Grotius argues that although God can remit the penalty of sin without satisfaction, as far as his own inner nature is concerned, he cannot do so in view of the welfare of the created order. God has created all things, in relation to which he now stands as Ruler and Governor. The necessities of such a moral order make it unsafe for him to exercise his power and right of remission of penalty. William G. T. Shedd thus explains that “on the ground, therefore, that the interests of the creature need it, and not on the ground that the attributes of the Creator require it, must there be an atonement in order to remission” (II:358).
(9) The final cause of atonement, therefore, is external to God. The cause is what the interests of the universe require, not what the nature of God might demand. Christ’s death is thus primarily a tribute to the sanctity of divine government. His death demonstrates that while God remits (or relaxes) the penalty, he detests sin and desires to deter its spread within the created order. A good governor cannot allow his subjects to sin with impunity, for to do so would encourage them to continue in sin. Thus Christ died as a penal example (but not a penal substitute), an exhibition of God’s displeasure with sin designed to encourage us to forsake our evil ways. Cave explains:
“The concern of this theory is not the expiation of divine justice, but its manifestation; its interest is prospective, not retrospective” [in other words, the stress is on the prevention or deterrence of future sin, not the forgiveness of past sin] (The Doctrine of the Work of Christ, 177).

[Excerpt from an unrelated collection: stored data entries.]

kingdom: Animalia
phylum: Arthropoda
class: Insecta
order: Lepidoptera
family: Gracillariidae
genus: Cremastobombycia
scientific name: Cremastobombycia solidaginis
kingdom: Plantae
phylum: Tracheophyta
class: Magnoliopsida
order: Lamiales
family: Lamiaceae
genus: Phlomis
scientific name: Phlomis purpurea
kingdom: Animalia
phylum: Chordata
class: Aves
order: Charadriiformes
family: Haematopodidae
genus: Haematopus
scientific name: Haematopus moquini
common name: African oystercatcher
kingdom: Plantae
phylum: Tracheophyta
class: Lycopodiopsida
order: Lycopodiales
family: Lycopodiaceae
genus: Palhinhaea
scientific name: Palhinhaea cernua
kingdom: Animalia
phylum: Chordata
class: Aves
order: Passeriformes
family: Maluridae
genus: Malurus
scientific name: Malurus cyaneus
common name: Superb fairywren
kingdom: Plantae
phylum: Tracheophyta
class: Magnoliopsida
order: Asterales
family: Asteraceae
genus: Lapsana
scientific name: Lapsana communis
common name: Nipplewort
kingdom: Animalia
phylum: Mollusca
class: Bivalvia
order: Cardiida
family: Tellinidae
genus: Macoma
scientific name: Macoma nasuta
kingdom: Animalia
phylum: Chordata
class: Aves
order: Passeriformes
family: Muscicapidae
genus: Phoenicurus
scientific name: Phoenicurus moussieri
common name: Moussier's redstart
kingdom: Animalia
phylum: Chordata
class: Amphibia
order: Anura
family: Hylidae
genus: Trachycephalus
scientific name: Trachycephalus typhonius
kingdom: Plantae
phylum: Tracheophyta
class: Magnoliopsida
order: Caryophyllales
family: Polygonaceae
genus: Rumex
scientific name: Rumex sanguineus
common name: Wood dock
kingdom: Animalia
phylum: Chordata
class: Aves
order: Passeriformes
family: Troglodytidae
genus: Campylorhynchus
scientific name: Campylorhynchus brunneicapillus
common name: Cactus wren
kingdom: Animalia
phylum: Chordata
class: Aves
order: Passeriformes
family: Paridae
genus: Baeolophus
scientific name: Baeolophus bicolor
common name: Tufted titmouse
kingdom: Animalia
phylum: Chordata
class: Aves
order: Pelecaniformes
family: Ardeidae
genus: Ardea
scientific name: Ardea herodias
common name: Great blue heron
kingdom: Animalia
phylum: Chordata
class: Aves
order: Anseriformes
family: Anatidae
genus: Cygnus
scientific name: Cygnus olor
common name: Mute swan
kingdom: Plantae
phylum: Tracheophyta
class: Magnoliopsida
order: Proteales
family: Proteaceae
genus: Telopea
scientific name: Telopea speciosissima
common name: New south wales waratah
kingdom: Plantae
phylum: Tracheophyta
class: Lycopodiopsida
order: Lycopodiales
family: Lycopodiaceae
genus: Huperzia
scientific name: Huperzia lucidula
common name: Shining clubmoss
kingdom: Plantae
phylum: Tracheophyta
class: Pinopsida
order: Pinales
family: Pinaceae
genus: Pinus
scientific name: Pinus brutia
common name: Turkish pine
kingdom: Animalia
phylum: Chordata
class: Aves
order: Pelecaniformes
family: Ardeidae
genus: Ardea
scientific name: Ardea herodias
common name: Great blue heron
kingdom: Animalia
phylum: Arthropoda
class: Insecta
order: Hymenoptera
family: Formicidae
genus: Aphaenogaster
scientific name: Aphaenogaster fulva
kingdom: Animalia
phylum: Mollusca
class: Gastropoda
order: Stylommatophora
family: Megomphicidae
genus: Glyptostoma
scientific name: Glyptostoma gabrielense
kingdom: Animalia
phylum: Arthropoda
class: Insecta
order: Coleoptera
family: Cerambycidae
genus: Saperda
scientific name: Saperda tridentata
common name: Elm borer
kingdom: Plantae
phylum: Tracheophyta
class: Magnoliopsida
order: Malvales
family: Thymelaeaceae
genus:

(10) Anselm and the Protestant Reformers understood vicarious satisfaction to be the substitution of a strict equivalent for the penalty incurred by human sin. The sufferings and death of Christ are equal or adequate to the eternal penalty which all humans deserve. There is no relaxation of the claims of divine justice: the punishment which was deservedly ours was borne in full measure by Christ.
Grotius, on the other hand, while speaking of Christ being “punished” in our place, does not mean what the reformers meant. He simply means that Christ’s afflictions were accepted by God in the place of our punishment. His sufferings were not equal in value or kind to what we would have received, but were “accounted” as such by God as he “relaxed” the claims of justice. This theory has been called the Acceptilation Theory of the atonement. This word refers to the action of a creditor who discharges his debtor without full or literal payment being made. He may cancel the debt entirely by declaring it paid or by receiving a partial payment in lieu of a full one. Thus God is conceived as forgiving humanity or eliminating their debt by receiving instead the payment offered by Christ in his sufferings. His death is not a strict equivalent to what man owed, but God accepts it as such.